Spring naar inhoud

Bezinning over Pinksteren: Lockdown ten jare AD 33

“Lockdown” ten jare AD 33

Als sluitstuk op de Paastijd vieren wij het Hoogfeest van Pinksteren. We zijn nog niet bekomen van de grootsheid van Jezus’ verrijzenis en overwegen het stil in ons hart. We voelen ons misschien zoals de apostelen en de eerste leerlingen: bang en ontredderd en ergens hoop en een vage blijheid die we (nog) niet kunnen plaatsen. Vooral als we in en om ons kijken, dan lijken wij alles behalve in grote jubel te verkeren. De apostelen hadden diepe angst en sloten zich op. Hun omgeving was allesbehalve het prille begin van wat het Christendom zou worden genegen. Ze begrepen niets van de Blijde Boodschap van de Heer. Was alles dan vruchteloos geweest? En de leerlingen waren beginnende dragers van die ultieme geloofsvreugde en – vrede. Daar zaten ze dan. Wat kunnen wij er mee aanvatten. De wereld lijkt blind en gesloten voor Gods liefde voor de mensen. Ze waren ontredderd zoals bij die storm op het meer. Ze leken te vergaan. Maar niets was minder waar. De Heer was met hen in het bootje. Ze horen al snel een verwijt van Jezus: “kleingelovigen, heb geen angst!”… Jezus was steeds bij hen, ook al leek Hij te slapen. Heb vertrouwen klonk het. En de ‘storm’ ging liggen. Een gevoel van nabijheid dat we ook mogen ervaren in gebed bij moeilijkheden. De heer is nabij als wij Hem nabij weten. Hij stilt de roerselen in ons hart, in onze ziel.
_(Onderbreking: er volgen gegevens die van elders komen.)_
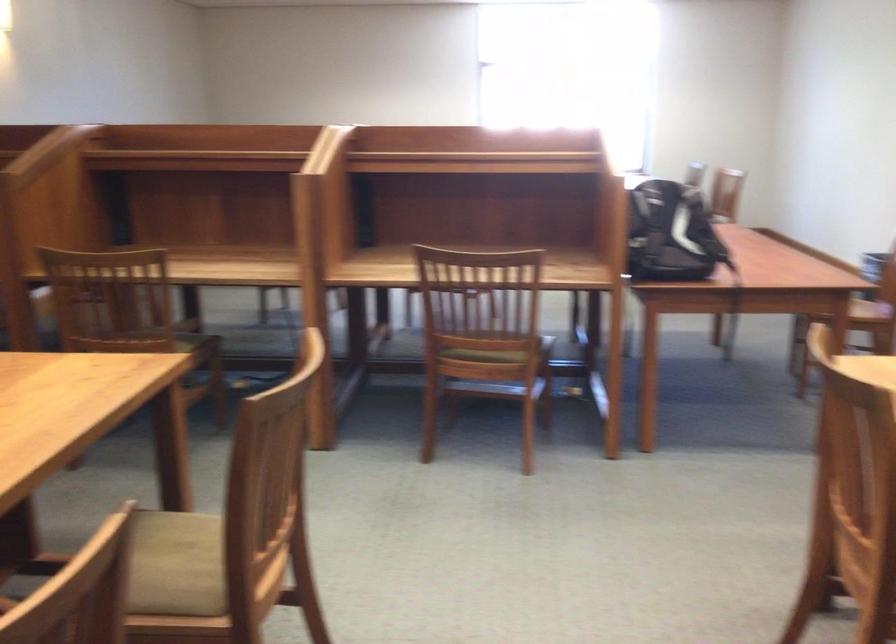
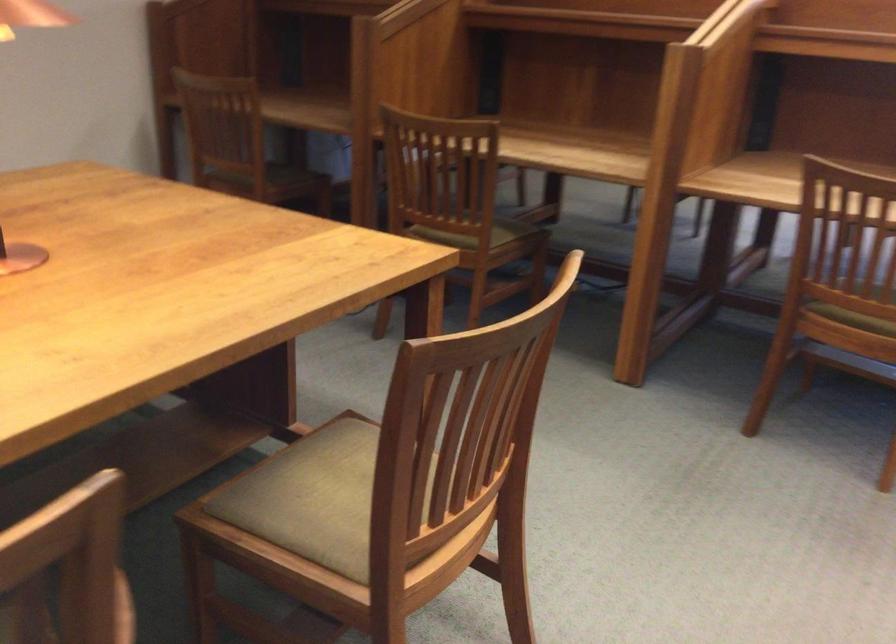
In the second image, find the point that corresponds to [152,352] in the first image.

(474, 234)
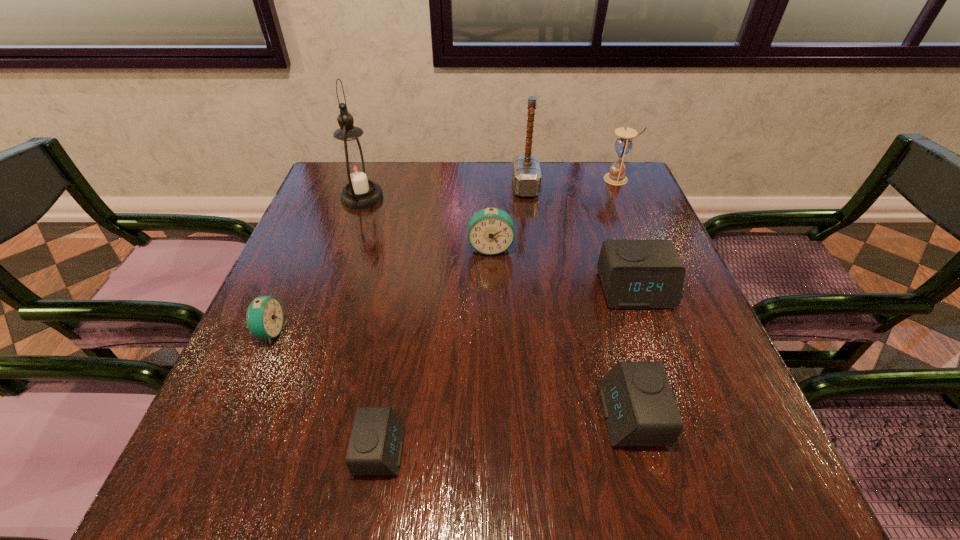
The image size is (960, 540). In order to click on oil lamp in this screenshot , I will do `click(355, 168)`.

Where is `the second object from left to right`? the second object from left to right is located at coordinates (355, 168).

Locate an element on the screen. the seventh shortest object is located at coordinates (526, 174).

This screenshot has width=960, height=540. Find the location of `brown hammer`. brown hammer is located at coordinates (526, 174).

Locate an element on the screen. This screenshot has width=960, height=540. white hourglass is located at coordinates (623, 144).

The width and height of the screenshot is (960, 540). Identify the location of hourglass. (623, 144).

Where is `the bigger blue alarm clock`? This screenshot has width=960, height=540. the bigger blue alarm clock is located at coordinates (490, 231).

The height and width of the screenshot is (540, 960). I want to click on the third alarm clock from right to left, so click(490, 231).

Locate an element on the screen. the farthest black alarm clock is located at coordinates (635, 274).

The image size is (960, 540). I want to click on the fifth farthest object, so click(x=635, y=274).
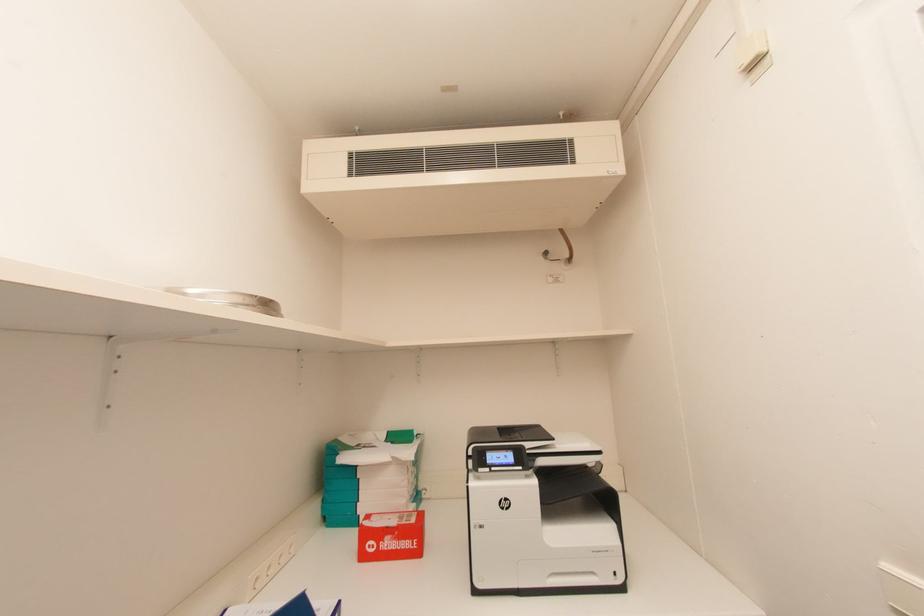
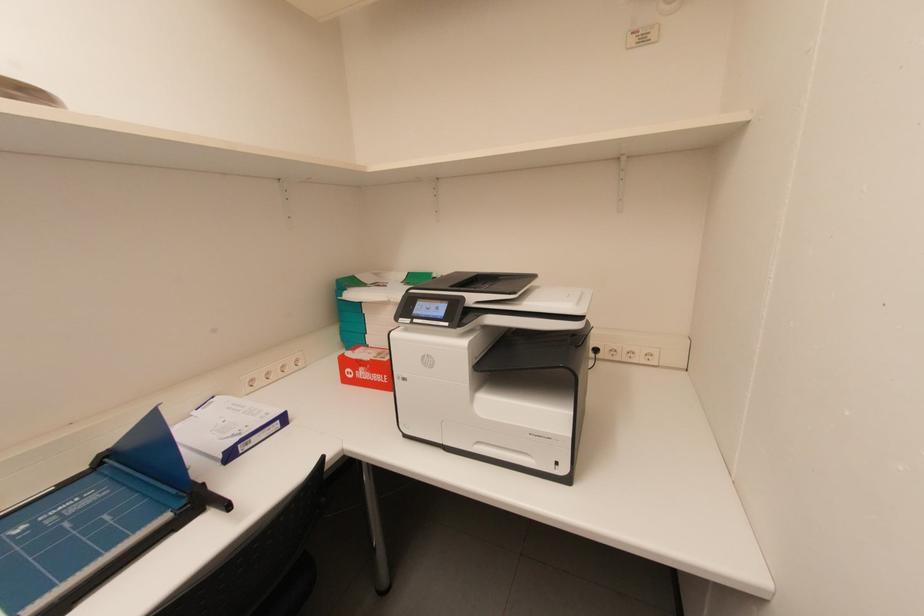
The first image is from the beginning of the video and the second image is from the end. How did the camera likely rotate when shooting the video?

The rotation direction of the camera is left-down.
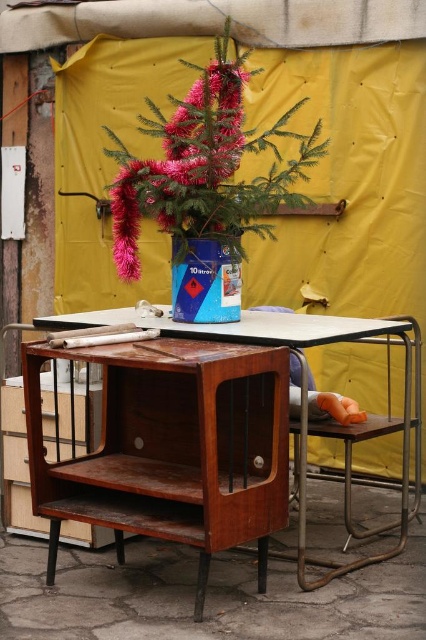
Question: Can you confirm if shiny pink artificial tree at center is thinner than wooden table at center?

Choices:
 (A) no
 (B) yes

Answer: (B)

Question: Which point appears closest to the camera in this image?

Choices:
 (A) (293, 161)
 (B) (290, 330)

Answer: (B)

Question: Can you confirm if shiny pink artificial tree at center is wider than wooden table at center?

Choices:
 (A) no
 (B) yes

Answer: (A)

Question: Which point is closer to the camera taking this photo?

Choices:
 (A) (316, 316)
 (B) (126, 253)

Answer: (B)

Question: Can you confirm if shiny pink artificial tree at center is positioned to the left of wooden table at center?

Choices:
 (A) no
 (B) yes

Answer: (B)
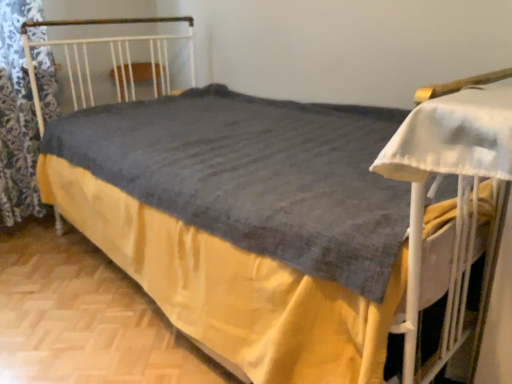
The height and width of the screenshot is (384, 512). Find the location of `free area below floral fabric curtain at left (from a real-world perspective)`. free area below floral fabric curtain at left (from a real-world perspective) is located at coordinates (28, 224).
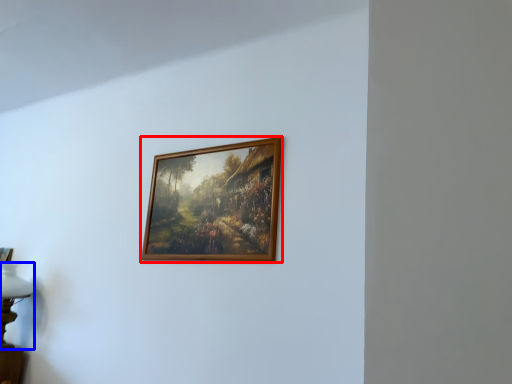
Question: Which object is closer to the camera taking this photo, picture frame (highlighted by a red box) or table lamp (highlighted by a blue box)?

Choices:
 (A) picture frame
 (B) table lamp

Answer: (A)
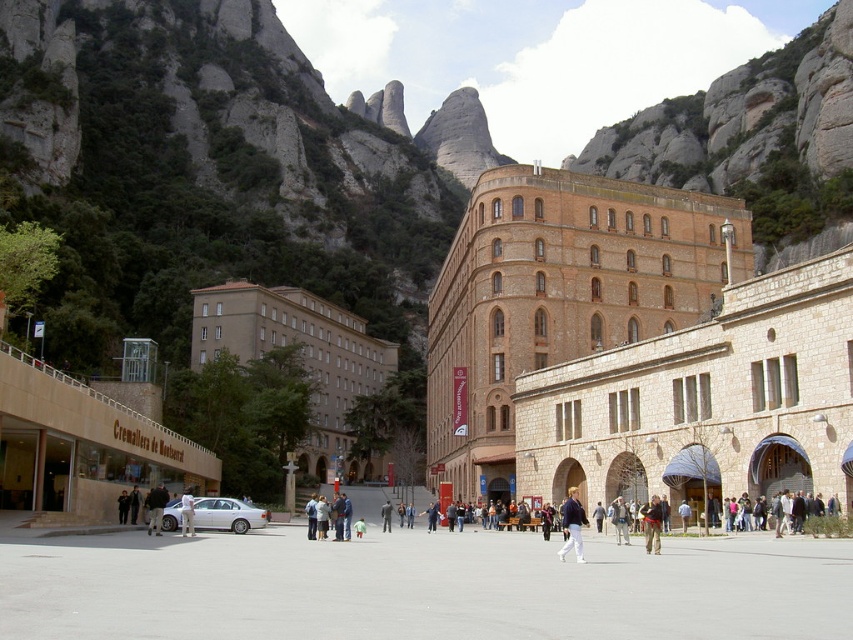
You are a tour guide leading a group through the plaza. You notice a white matte sedan at center and a khaki cotton pants at center. Which object is wider?

The white matte sedan at center is wider than the khaki cotton pants at center.

You are a tour guide leading a group of tourists. You notice a white matte sedan at center and khaki cotton pants at center in the plaza. Your group wants to take a photo where the sedan is in the background and the khaki cotton pants are in the foreground. Can you position them so that both are in the frame without moving either object? Explain how you would do this.

The white matte sedan at center is 21.57 meters away from the khaki cotton pants at center. To capture both in the frame, position the camera close to the khaki cotton pants at center and use a wide angle lens to include the sedan in the background while keeping the pants in the foreground. This setup ensures both objects remain in the frame without moving them.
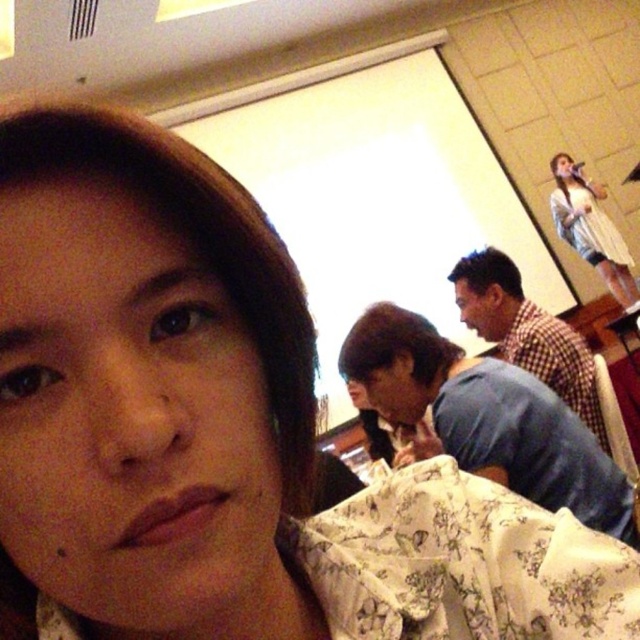
Based on the photo, you are at a social event and want to take a photo of the floral fabric at center and the white sheer dress at upper right. Which object should you focus on first if you want to capture both in the same frame without moving your camera?

The floral fabric at center has a lesser height compared to white sheer dress at upper right, so you should focus on the white sheer dress at upper right first since it is taller and might require adjusting the camera angle to include both in the frame.

You are at a social event and want to take a photo of the white sheer dress at upper right without including the floral fabric at center. Based on their positions, is this possible?

The floral fabric at center is located below the white sheer dress at upper right, so if you position your camera to capture the white sheer dress at upper right while avoiding the lower area where the floral fabric at center is, it should be possible to take the photo without including it.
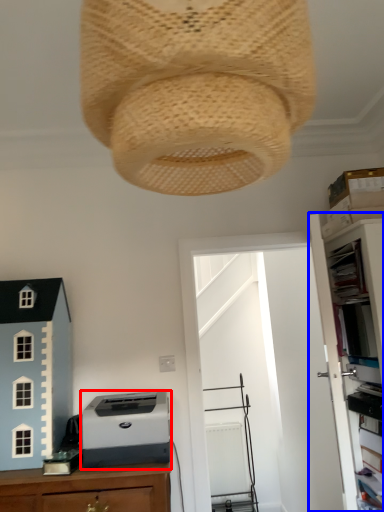
Question: Which object is closer to the camera taking this photo, printer (highlighted by a red box) or file cabinet (highlighted by a blue box)?

Choices:
 (A) printer
 (B) file cabinet

Answer: (B)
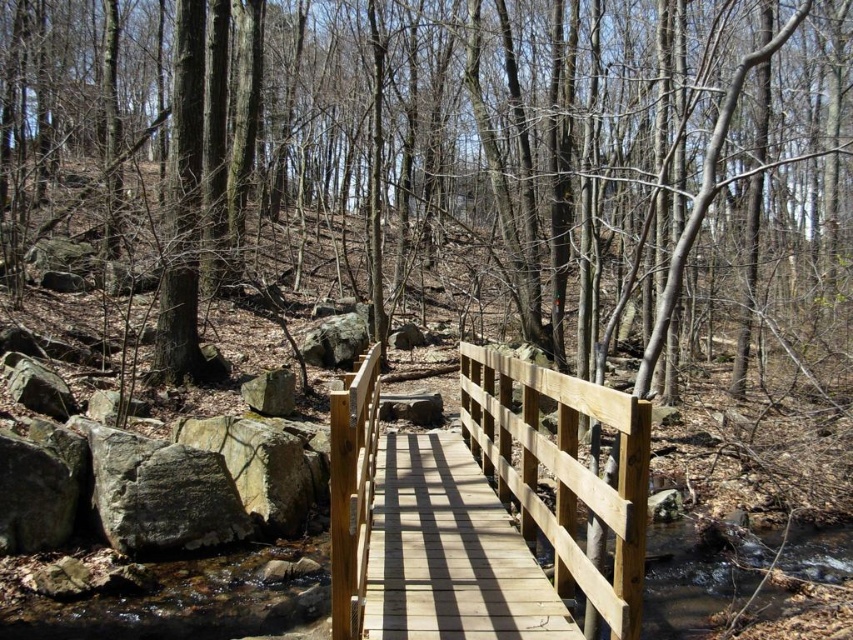
Question: Which point is closer to the camera?

Choices:
 (A) (592, 492)
 (B) (776, 22)

Answer: (A)

Question: From the image, what is the correct spatial relationship of wooden bridge at center in relation to gray rough stone at center-left?

Choices:
 (A) below
 (B) above

Answer: (A)

Question: Is smooth brown wooden bridge at center bigger than wooden bridge at center?

Choices:
 (A) no
 (B) yes

Answer: (B)

Question: Is wooden bridge at center below gray rough stone at center-left?

Choices:
 (A) yes
 (B) no

Answer: (A)

Question: Which is farther from the natural wood bridge at center?

Choices:
 (A) wooden bridge at center
 (B) gray rough stone at center-left

Answer: (B)

Question: Which is farther from the wooden bridge at center?

Choices:
 (A) gray rough stone at center-left
 (B) natural wood bridge at center

Answer: (A)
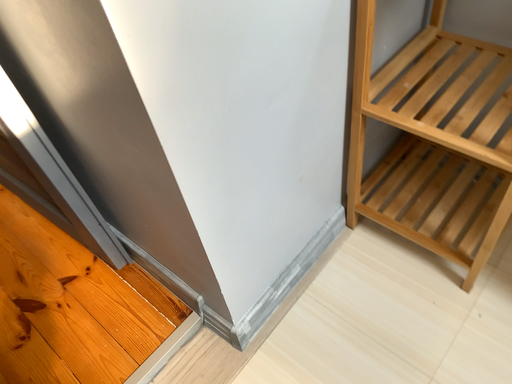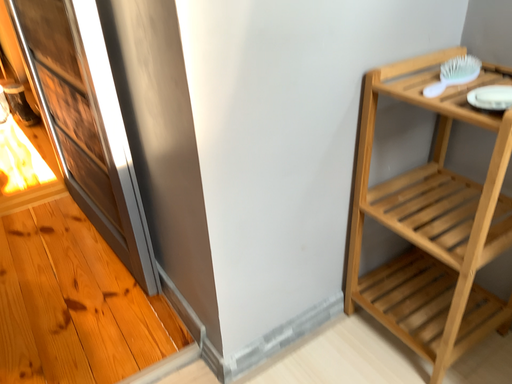
Question: Which way did the camera rotate in the video?

Choices:
 (A) rotated downward
 (B) rotated upward

Answer: (B)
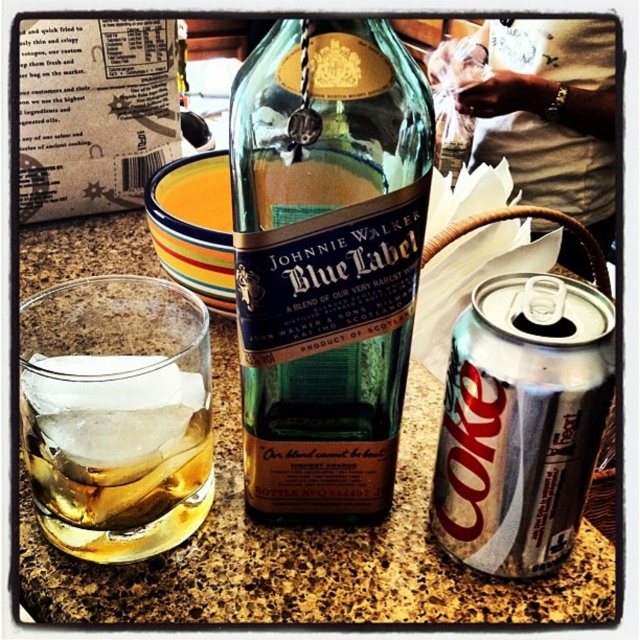
At what (x,y) coordinates should I click in order to perform the action: click on green glass bottle at center. Please return your answer as a coordinate pair (x, y). Looking at the image, I should click on (326, 260).

Is green glass bottle at center below translucent glass at lower left?

No.

Is point (292, 461) positioned in front of point (106, 504)?

No, it is behind (106, 504).

Where is `green glass bottle at center`? The image size is (640, 640). green glass bottle at center is located at coordinates (326, 260).

Is point (365, 364) positioned after point (460, 422)?

Yes.

What do you see at coordinates (326, 260) in the screenshot? I see `green glass bottle at center` at bounding box center [326, 260].

This screenshot has width=640, height=640. In order to click on green glass bottle at center in this screenshot , I will do `click(326, 260)`.

Is translucent glass at lower left closer to the viewer compared to silver metallic can at right?

That is False.

This screenshot has width=640, height=640. Describe the element at coordinates (116, 413) in the screenshot. I see `translucent glass at lower left` at that location.

You are a GUI agent. You are given a task and a screenshot of the screen. Output one action in this format:
    pyautogui.click(x=<x>, y=<y>)
    Task: Click on the translucent glass at lower left
    
    Given the screenshot: What is the action you would take?
    pyautogui.click(x=116, y=413)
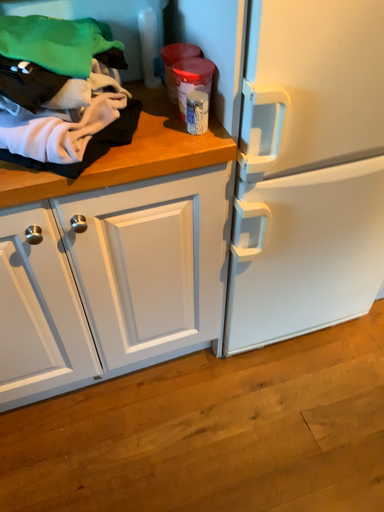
Ook Maria was erbij, in die ‘verblijfplaats’. Ook aan haar konden de apostelen zich optrekken! Zij was immers steeds aanwezig in Jezus’ leven. Zij verwees telkens naar Hem, in stilte, alles overwegend in haar hart.

Met andere woorden, alhoewel de leerlingen vaak terug hadden gezien na zijn Verrijzenis, waren ze nog in eens soort ‘belokenheid’. De luiken van hun geloofsschat waren nog niet open gegooid. Alles hielden ze vast en hadden angst, vrees en schrik om te doen wat Jezus van hen verlangde: Zij moesten nog duidelijk hun ‘zending’ activeren. Daartoe zou een ‘Helper’, Gods Geest hen bijstaan. Het zou wel nodig zijn, zo leert ons de Kerkgeschiedenis en het heden. Ze hebben moed en ‘vuur’ nodig van hierboven. Het zou hen immers ook vaak hun leven en ander leed kosten.

Met andere woorden, Jezus’ verschijnen in hun verblijfruimte was in de avond. Toevallige notitie? Helemaal niet. Ze waren in de avond van hun eerst geloofsmoment. Ze voelden diep in hun ziel de grootsheid van Gods liefde. Ze voelden rondom zich de kilte van het ongeloof of eerder, een gelatenheid en een inhoudsloze kuieren doorheen een wereld die slechts tijdelijkheid en oogverblinding kan bieden. Ook al lijkt het werelds soms groots, het blijft beperkt in tijd en inhoud. Een verscheurende keuze voor elke Christen!

Het Evangelie van vandaag plaatst ook elk van ons in die ‘verblijfplaats’. Johannes verwoordde het heel raak. Ze waren opgesloten of hadden zichzelf opgesloten of laten opsluiten omwille van de buitenwereld. De leerlingen hadden vrees voor de Joden. Geen anti-semitische wending, maar het ging om een houding van het niet – open – staan voor het geschenk van God. Ja, het is immers zo dat wat God ons alles schenkt ook wijzelf niet steeds merken of willen zien. Dan staan wij buiten de ‘verblijfplaats’ en staan we huiverachtig om naar buiten te komen voor de waarheid. Het woord is gevallen, de ‘waarheid’. Dat hebben wij ook gehoord bij de veroordeling van Christus… “Wat is waarheid?” Zei Jezus niet “Ik ben de Waarheid en het Leven…”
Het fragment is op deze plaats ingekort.